What is being asked: Please find every line in the rows below that contains the string "logging" and copy each of those lines.

(Beginning of Data for analysis)

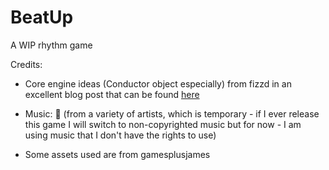 # BeatUp
A WIP rhythm game

Credits:

* Core engine ideas (Conductor object especially) from fizzd in an excellent blog post that can be found [here](http://ludumdare.com/compo/2014/09/09/an-ld48-rhythm-game-part-2/)

* Music: 👀 (from a variety of artists, which is temporary - if I ever release this game I will switch to non-copyrighted music but for now - I am using music that I don't have the rights to use)

* Some assets used are from gamesplusjames
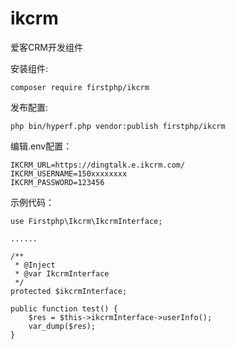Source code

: # ikcrm
爱客CRM开发组件


安装组件:

	composer require firstphp/ikcrm



发布配置:

    php bin/hyperf.php vendor:publish firstphp/ikcrm



编辑.env配置：

	IKCRM_URL=https://dingtalk.e.ikcrm.com/
	IKCRM_USERNAME=150xxxxxxxx
	IKCRM_PASSWORD=123456



示例代码：

    use Firstphp\Ikcrm\IkcrmInterface;

    ......

    /**
     * @Inject
     * @var IkcrmInterface
     */
    protected $ikcrmInterface;

    public function test() {
        $res = $this->ikcrmInterface->userInfo();
        var_dump($res);
    }
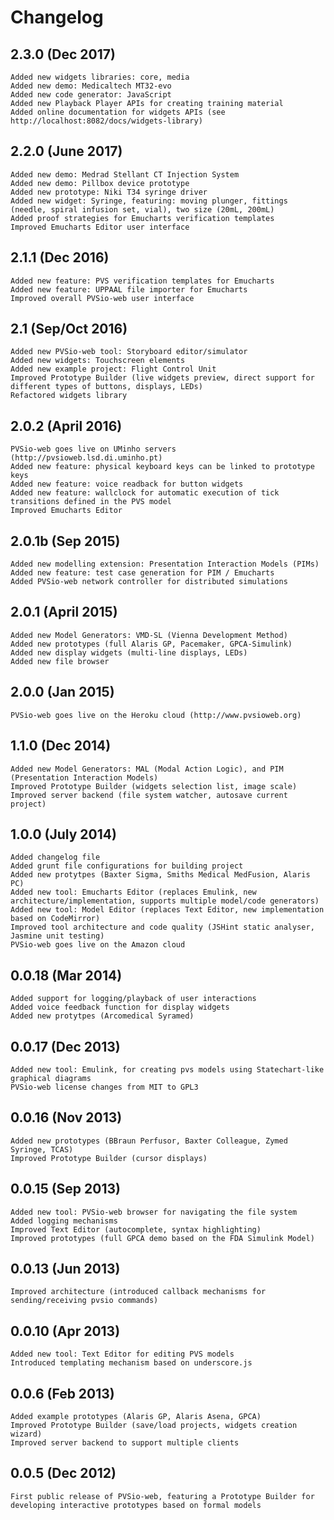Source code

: Changelog
==========
2.3.0 (Dec 2017)
---------------
    Added new widgets libraries: core, media
    Added new demo: Medicaltech MT32-evo
    Added new code generator: JavaScript
    Added new Playback Player APIs for creating training material
    Added online documentation for widgets APIs (see http://localhost:8082/docs/widgets-library)

2.2.0 (June 2017)
---------------
    Added new demo: Medrad Stellant CT Injection System
    Added new demo: Pillbox device prototype
    Added new prototype: Niki T34 syringe driver
    Added new widget: Syringe, featuring: moving plunger, fittings (needle, spiral infusion set, vial), two size (20mL, 200mL)
    Added proof strategies for Emucharts verification templates
    Improved Emucharts Editor user interface

2.1.1 (Dec 2016)
---------------
    Added new feature: PVS verification templates for Emucharts
    Added new feature: UPPAAL file importer for Emucharts
    Improved overall PVSio-web user interface

2.1 (Sep/Oct 2016)
---------------
    Added new PVSio-web tool: Storyboard editor/simulator
    Added new widgets: Touchscreen elements
    Added new example project: Flight Control Unit
    Improved Prototype Builder (live widgets preview, direct support for different types of buttons, displays, LEDs)
    Refactored widgets library

2.0.2 (April 2016)
---------------
    PVSio-web goes live on UMinho servers (http://pvsioweb.lsd.di.uminho.pt)
    Added new feature: physical keyboard keys can be linked to prototype keys
    Added new feature: voice readback for button widgets
    Added new feature: wallclock for automatic execution of tick transitions defined in the PVS model
    Improved Emucharts Editor

2.0.1b (Sep 2015)
---------------
    Added new modelling extension: Presentation Interaction Models (PIMs)
    Added new feature: test case generation for PIM / Emucharts
    Added PVSio-web network controller for distributed simulations

2.0.1 (April 2015)
---------------
    Added new Model Generators: VMD-SL (Vienna Development Method)
    Added new prototypes (full Alaris GP, Pacemaker, GPCA-Simulink)
    Added new display widgets (multi-line displays, LEDs)
    Added new file browser

2.0.0 (Jan 2015)
---------------
    PVSio-web goes live on the Heroku cloud (http://www.pvsioweb.org)

1.1.0 (Dec 2014)
---------------
    Added new Model Generators: MAL (Modal Action Logic), and PIM (Presentation Interaction Models)
    Improved Prototype Builder (widgets selection list, image scale)
    Improved server backend (file system watcher, autosave current project)

1.0.0 (July 2014)
---------------
    Added changelog file
    Added grunt file configurations for building project
    Added new protytpes (Baxter Sigma, Smiths Medical MedFusion, Alaris PC)
    Added new tool: Emucharts Editor (replaces Emulink, new architecture/implementation, supports multiple model/code generators)
    Added new tool: Model Editor (replaces Text Editor, new implementation based on CodeMirror)
    Improved tool architecture and code quality (JSHint static analyser, Jasmine unit testing)
    PVSio-web goes live on the Amazon cloud

0.0.18 (Mar 2014)
---------------
    Added support for logging/playback of user interactions
    Added voice feedback function for display widgets
    Added new protytpes (Arcomedical Syramed)

0.0.17 (Dec 2013)
---------------
    Added new tool: Emulink, for creating pvs models using Statechart-like graphical diagrams
    PVSio-web license changes from MIT to GPL3

0.0.16 (Nov 2013)
---------------
    Added new prototypes (BBraun Perfusor, Baxter Colleague, Zymed Syringe, TCAS)
    Improved Prototype Builder (cursor displays)

0.0.15 (Sep 2013)
---------------
    Added new tool: PVSio-web browser for navigating the file system
    Added logging mechanisms
    Improved Text Editor (autocomplete, syntax highlighting)
    Improved prototypes (full GPCA demo based on the FDA Simulink Model)

0.0.13 (Jun 2013)
---------------
    Improved architecture (introduced callback mechanisms for sending/receiving pvsio commands)

0.0.10 (Apr 2013)
---------------
    Added new tool: Text Editor for editing PVS models
    Introduced templating mechanism based on underscore.js

0.0.6 (Feb 2013)
---------------
    Added example prototypes (Alaris GP, Alaris Asena, GPCA)
    Improved Prototype Builder (save/load projects, widgets creation wizard)
    Improved server backend to support multiple clients

0.0.5 (Dec 2012)
---------------
    First public release of PVSio-web, featuring a Prototype Builder for developing interactive prototypes based on formal models
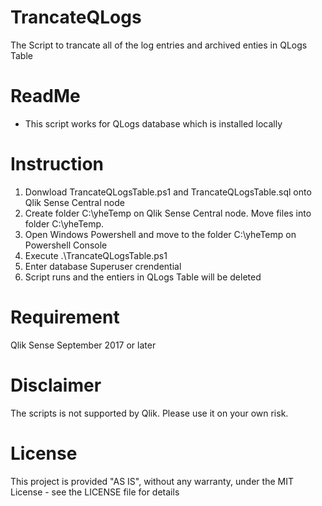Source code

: # TrancateQLogs
The Script to trancate all of the log entries and archived enties in QLogs Table

# ReadMe
- This script works for QLogs database which is installed locally

# Instruction
1. Donwload TrancateQLogsTable.ps1 and TrancateQLogsTable.sql onto Qlik Sense Central node
2. Create folder C:\yheTemp on Qlik Sense Central node. Move files into folder C:\yheTemp.
3. Open Windows Powershell and move to the folder  C:\yheTemp on Powershell Console
4. Execute .\TrancateQLogsTable.ps1
5. Enter database Superuser crendential
6. Script runs and the entiers in QLogs Table will be deleted

# Requirement
Qlik Sense September 2017 or later


# Disclaimer
The scripts is not supported by Qlik. Please use it on your own risk. 

# License
This project is provided "AS IS", without any warranty, under the MIT License - see the LICENSE file for details



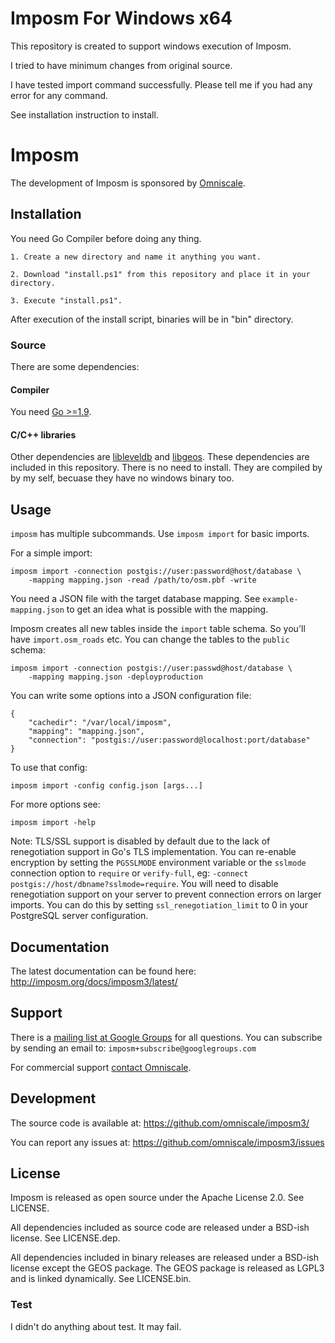 Imposm For Windows x64
======
This repository is created to support windows execution of Imposm. 

I tried to have minimum changes from original source.

I have tested import command successfully. Please tell me if you had any error for any command.

See installation instruction to install.

Imposm
======
The development of Imposm is sponsored by [Omniscale](https://omniscale.com/).


Installation
------------
You need Go Compiler before doing any thing.

`1. Create a new directory and name it anything you want.`

`2. Download "install.ps1" from this repository and place it in your directory.`

`3. Execute "install.ps1".`

After execution of the install script, binaries will be in "bin" directory.


### Source

There are some dependencies:

#### Compiler

You need [Go >=1.9](http://golang.org).

#### C/C++ libraries

Other dependencies are [libleveldb][] and [libgeos][].
These dependencies are included in this repository. There is no need to install.
They are compiled by by my self, becuase they have no windows binary too.

[libleveldb]: https://github.com/google/leveldb/
[libgeos]: http://trac.osgeo.org/geos/ 

Usage
-----

`imposm` has multiple subcommands. Use `imposm import` for basic imports.

For a simple import:

    imposm import -connection postgis://user:password@host/database \
        -mapping mapping.json -read /path/to/osm.pbf -write

You need a JSON file with the target database mapping. See `example-mapping.json` to get an idea what is possible with the mapping.

Imposm creates all new tables inside the `import` table schema. So you'll have `import.osm_roads` etc. You can change the tables to the `public` schema:

    imposm import -connection postgis://user:passwd@host/database \
        -mapping mapping.json -deployproduction


You can write some options into a JSON configuration file:

    {
        "cachedir": "/var/local/imposm",
        "mapping": "mapping.json",
        "connection": "postgis://user:password@localhost:port/database"
    }

To use that config:

    imposm import -config config.json [args...]

For more options see:

    imposm import -help


Note: TLS/SSL support is disabled by default due to the lack of renegotiation support in Go's TLS implementation. You can re-enable encryption by setting the `PGSSLMODE` environment variable or the `sslmode` connection option to `require` or `verify-full`, eg: `-connect postgis://host/dbname?sslmode=require`. You will need to disable renegotiation support on your server to prevent connection errors on larger imports. You can do this by setting `ssl_renegotiation_limit` to 0 in your PostgreSQL server configuration.


Documentation
-------------

The latest documentation can be found here: <http://imposm.org/docs/imposm3/latest/>

Support
-------

There is a [mailing list at Google Groups](http://groups.google.com/group/imposm) for all questions. You can subscribe by sending an email to: `imposm+subscribe@googlegroups.com`

For commercial support [contact Omniscale](http://omniscale.com/contact).

Development
-----------

The source code is available at: <https://github.com/omniscale/imposm3/>

You can report any issues at: <https://github.com/omniscale/imposm3/issues>

License
-------

Imposm is released as open source under the Apache License 2.0. See LICENSE.

All dependencies included as source code are released under a BSD-ish license. See LICENSE.dep.

All dependencies included in binary releases are released under a BSD-ish license except the GEOS package.
The GEOS package is released as LGPL3 and is linked dynamically. See LICENSE.bin.


### Test ###

I didn't do anything about test. It may fail.
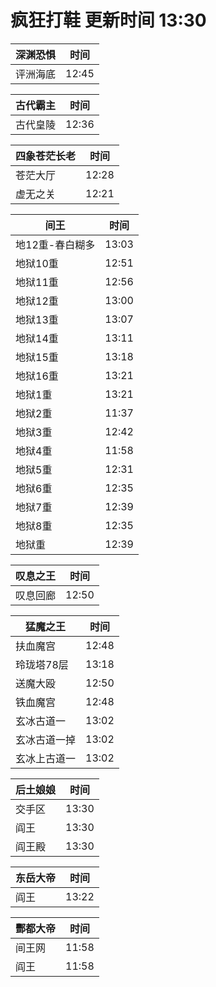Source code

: # 疯狂打鞋 更新时间 13:30

| 深渊恐惧   | 时间    |
|--------|-------|
| 评洲海底 | 12:45 |

| 古代霸主   | 时间    |
|--------|-------|
| 古代皇陵 | 12:36 |

| 四象苍茫长老   | 时间    |
|--------|-------|
| 苍茫大厅 | 12:28 |
| 虚无之关 | 12:21 |

| 间王   | 时间    |
|--------|-------|
| 地12重-春白糊多 | 13:03 |
| 地狱10重 | 12:51 |
| 地狱11重 | 12:56 |
| 地狱12重 | 13:00 |
| 地狱13重 | 13:07 |
| 地狱14重 | 13:11 |
| 地狱15重 | 13:18 |
| 地狱16重 | 13:21 |
| 地狱1重 | 13:21 |
| 地狱2重 | 11:37 |
| 地狱3重 | 12:42 |
| 地狱4重 | 11:58 |
| 地狱5重 | 12:31 |
| 地狱6重 | 12:35 |
| 地狱7重 | 12:39 |
| 地狱8重 | 12:35 |
| 地狱重 | 12:39 |

| 叹息之王   | 时间    |
|--------|-------|
| 叹息回廊 | 12:50 |

| 猛魔之王   | 时间    |
|--------|-------|
| 扶血魔宫 | 12:48 |
| 玲珑塔78层 | 13:18 |
| 送魔大殴 | 12:50 |
| 铁血魔宫 | 12:48 |
| 玄冰古道一 | 13:02 |
| 玄冰古道一掉 | 13:02 |
| 玄冰上古道一 | 13:02 |

| 后土娘娘   | 时间    |
|--------|-------|
| 交手区 | 13:30 |
| 阎王 | 13:30 |
| 阎王殿 | 13:30 |

| 东岳大帝   | 时间    |
|--------|-------|
| 阎王 | 13:22 |

| 酆都大帝   | 时间    |
|--------|-------|
| 间王网 | 11:58 |
| 阎王 | 11:58 |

(End of Data for analysis)

Output of the exercise:
    Added support for logging/playback of user interactions
    Added logging mechanisms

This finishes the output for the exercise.